Larisa Arap was forcibly admitted to a psychiatric clinic on 5 July. Her UCF colleagues believe that this happened because of her public and political activity. In particular, the UCF paid attention to the fact that Larisa Arap was hospitalized soon after her article "Madhouse", in which she described harsh treatment applied to children and teenagers in Murmansk Region's psychiatric clinic, had been published in the Dissenters March newspaper.

Here's the Telgraph's take on the situation (click the link in the second paragraph to read their extended coverage; click here to read our translation from the Russian press, published yesterday):

One of the nastier manifestations of the culture of spin for which the Blair administration became notorious was its tendency to brief against its dissidents (informally, of course) by casting doubt on their mental health. Clare Short and the late Mo Mowlam were both subjected to the slur, and we were even told that Gordon Brown was "psychologically flawed". Distasteful as these slanders were, however, they could do little harm while Britain retained an accountable executive and a psychiatric profession of unimpeachable probity.

Things are different in modern Russia, where, as we report in horrifying detail today, it takes only modest influence to secure the incarceration and chemical torture of a business rival, wealthy relative or prosecution witness, and where the sectioning of citizens hostile to the Kremlin seems set to become once more a fact of political life. That Vladimir Putin is still treated by civilised nations, especially those of the G8, as the president of a democracy is an indictment of their cowardice, for since he came to power Russia has again become a corrupt dictatorship, barely distinguishable from the Soviet Union under Khrushchev.

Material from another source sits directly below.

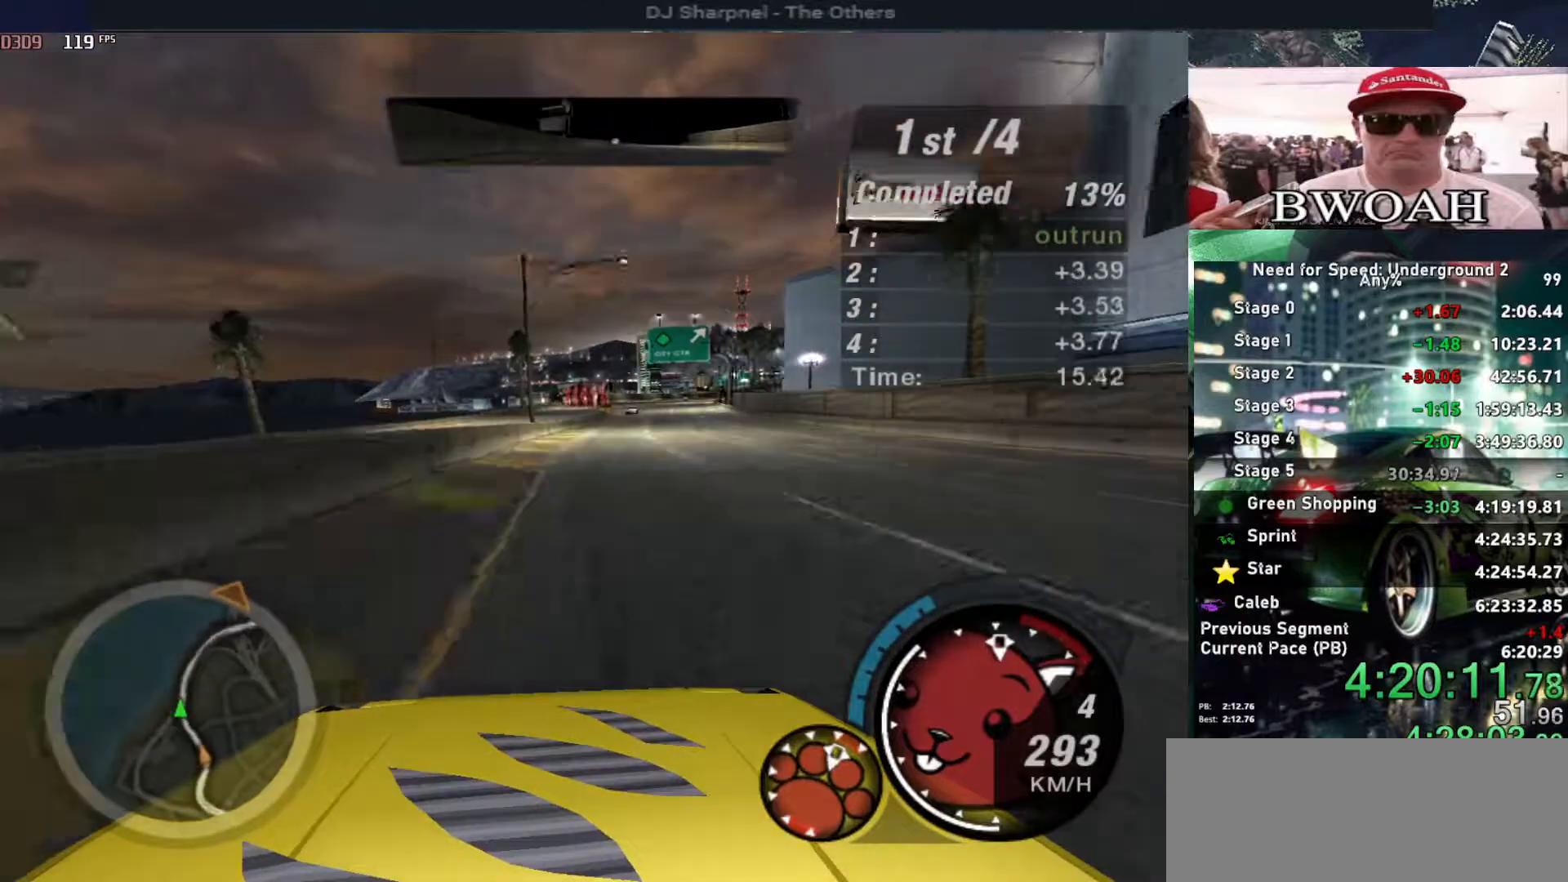
{"keys": ["up"], "events": [[167, "right", "up"], [217, "right", "down"], [317, "right", "up"]]}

Germany's dependency on Russian energy, combined with the timidity of some of its neighbours, has helped smother European protests at Putin's behaviour. So the sea-bed under the North Pole now ludicrously bears a Russian flag, and aerial sparring with Nato, abandoned after the Cold War, has been resumed. In its firm diplomatic response to Russian arrogance over the Litvinenko murder, the British Government has hinted that it is prepared to stand up to a man whose influence will undoubtedly persist long after he formally leaves office next year.

But other countries must follow, before any more of them become enslaved to the need for Russian gas. The alternative would indeed be madness.